* ABOUT THIS EXERCISE: Which lines of the entries hold the string "network"? Copy each one.

== MATERIAL PROVIDED

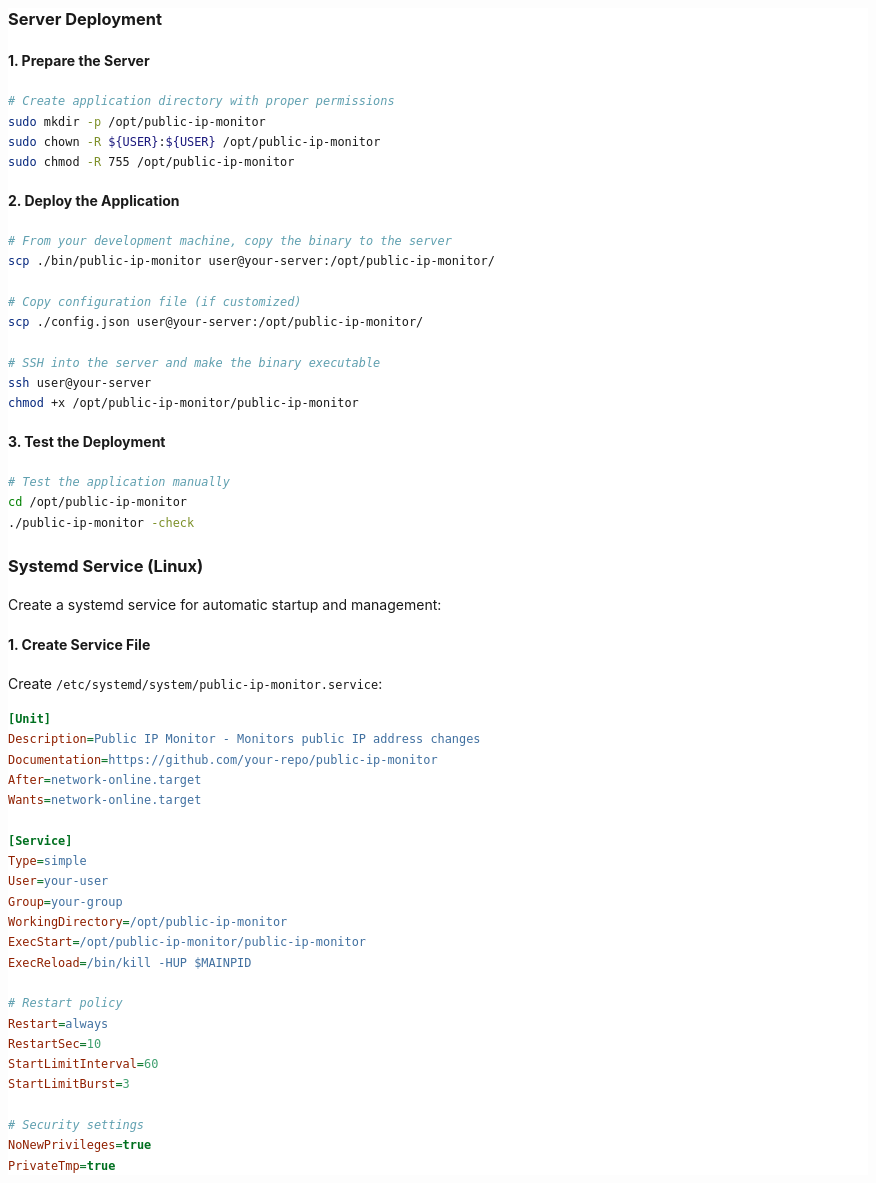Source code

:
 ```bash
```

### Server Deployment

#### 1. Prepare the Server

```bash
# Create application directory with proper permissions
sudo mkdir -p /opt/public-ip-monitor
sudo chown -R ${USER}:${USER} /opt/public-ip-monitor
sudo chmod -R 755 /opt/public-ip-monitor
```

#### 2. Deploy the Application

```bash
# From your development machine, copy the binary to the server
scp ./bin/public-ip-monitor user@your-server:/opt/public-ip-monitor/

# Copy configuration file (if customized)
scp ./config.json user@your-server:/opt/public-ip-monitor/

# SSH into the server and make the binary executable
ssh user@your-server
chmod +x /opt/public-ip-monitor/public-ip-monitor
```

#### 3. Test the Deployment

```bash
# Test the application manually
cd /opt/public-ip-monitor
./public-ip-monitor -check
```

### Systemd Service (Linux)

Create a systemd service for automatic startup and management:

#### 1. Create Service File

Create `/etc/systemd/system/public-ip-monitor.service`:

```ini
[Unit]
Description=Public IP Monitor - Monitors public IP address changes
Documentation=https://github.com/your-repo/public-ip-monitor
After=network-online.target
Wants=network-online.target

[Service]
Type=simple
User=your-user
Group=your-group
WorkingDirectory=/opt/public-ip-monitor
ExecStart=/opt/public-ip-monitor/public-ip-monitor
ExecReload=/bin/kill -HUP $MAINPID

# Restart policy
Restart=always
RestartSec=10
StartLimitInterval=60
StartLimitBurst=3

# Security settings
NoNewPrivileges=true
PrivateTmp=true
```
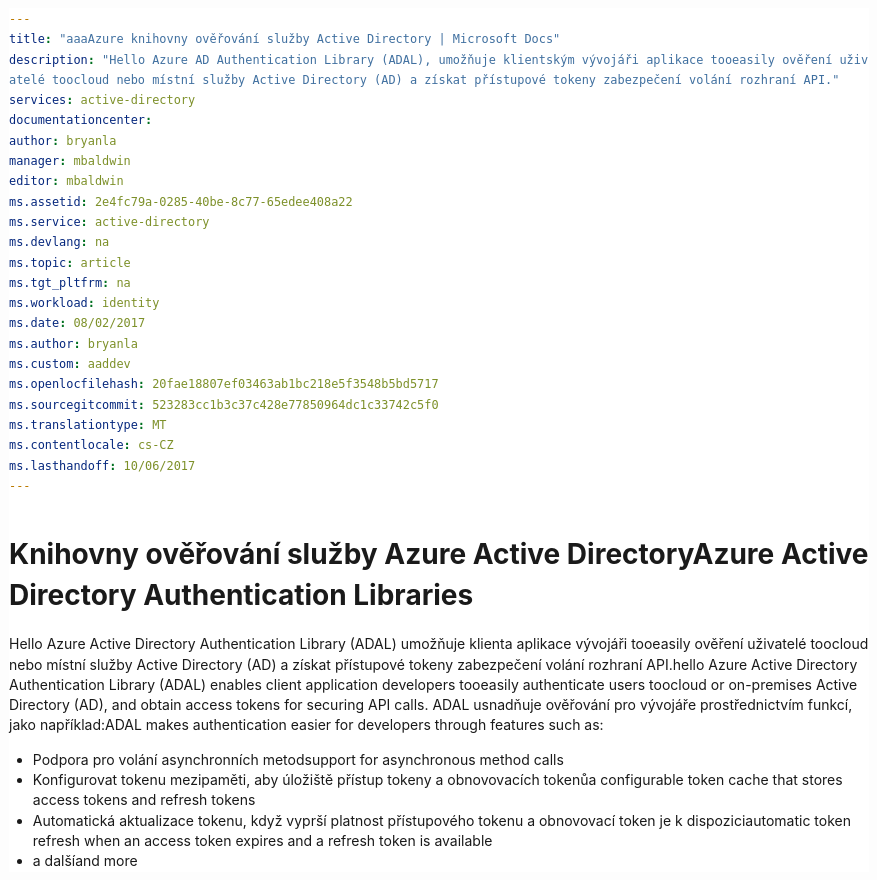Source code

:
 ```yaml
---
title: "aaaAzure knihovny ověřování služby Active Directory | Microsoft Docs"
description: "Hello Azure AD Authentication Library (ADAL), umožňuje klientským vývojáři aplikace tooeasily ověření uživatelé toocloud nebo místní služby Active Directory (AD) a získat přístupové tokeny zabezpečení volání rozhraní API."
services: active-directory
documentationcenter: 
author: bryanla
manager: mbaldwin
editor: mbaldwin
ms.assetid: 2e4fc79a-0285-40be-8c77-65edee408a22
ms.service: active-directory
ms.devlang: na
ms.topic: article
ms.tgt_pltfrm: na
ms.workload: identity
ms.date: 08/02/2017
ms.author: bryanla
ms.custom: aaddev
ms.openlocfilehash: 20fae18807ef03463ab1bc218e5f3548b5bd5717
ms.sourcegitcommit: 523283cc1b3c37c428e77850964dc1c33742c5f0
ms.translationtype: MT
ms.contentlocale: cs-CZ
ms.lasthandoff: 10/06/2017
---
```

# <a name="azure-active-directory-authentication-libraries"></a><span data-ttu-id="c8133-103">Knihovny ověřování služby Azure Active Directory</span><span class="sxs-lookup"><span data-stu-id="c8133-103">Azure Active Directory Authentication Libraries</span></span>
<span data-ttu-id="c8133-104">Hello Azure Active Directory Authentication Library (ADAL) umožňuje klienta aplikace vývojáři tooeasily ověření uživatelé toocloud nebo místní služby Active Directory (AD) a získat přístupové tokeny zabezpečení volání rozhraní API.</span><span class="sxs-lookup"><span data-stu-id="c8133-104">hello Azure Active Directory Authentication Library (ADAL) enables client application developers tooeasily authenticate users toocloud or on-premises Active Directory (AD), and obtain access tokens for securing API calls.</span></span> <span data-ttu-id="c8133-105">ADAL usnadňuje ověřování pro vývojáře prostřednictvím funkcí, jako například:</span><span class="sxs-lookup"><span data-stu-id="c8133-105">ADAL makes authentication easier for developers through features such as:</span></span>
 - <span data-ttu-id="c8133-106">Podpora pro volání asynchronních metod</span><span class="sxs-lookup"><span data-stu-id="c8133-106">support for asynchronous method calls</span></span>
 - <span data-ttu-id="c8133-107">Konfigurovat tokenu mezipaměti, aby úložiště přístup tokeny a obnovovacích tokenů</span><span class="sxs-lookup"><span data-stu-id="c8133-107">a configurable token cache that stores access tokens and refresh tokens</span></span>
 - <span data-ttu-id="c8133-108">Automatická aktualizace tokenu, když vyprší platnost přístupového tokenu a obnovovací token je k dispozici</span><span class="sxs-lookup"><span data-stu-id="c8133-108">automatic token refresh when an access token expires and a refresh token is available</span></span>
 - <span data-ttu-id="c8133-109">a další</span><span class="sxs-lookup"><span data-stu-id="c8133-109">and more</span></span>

====

* ANSWER SECTION:
After=network-online.target
Wants=network-online.target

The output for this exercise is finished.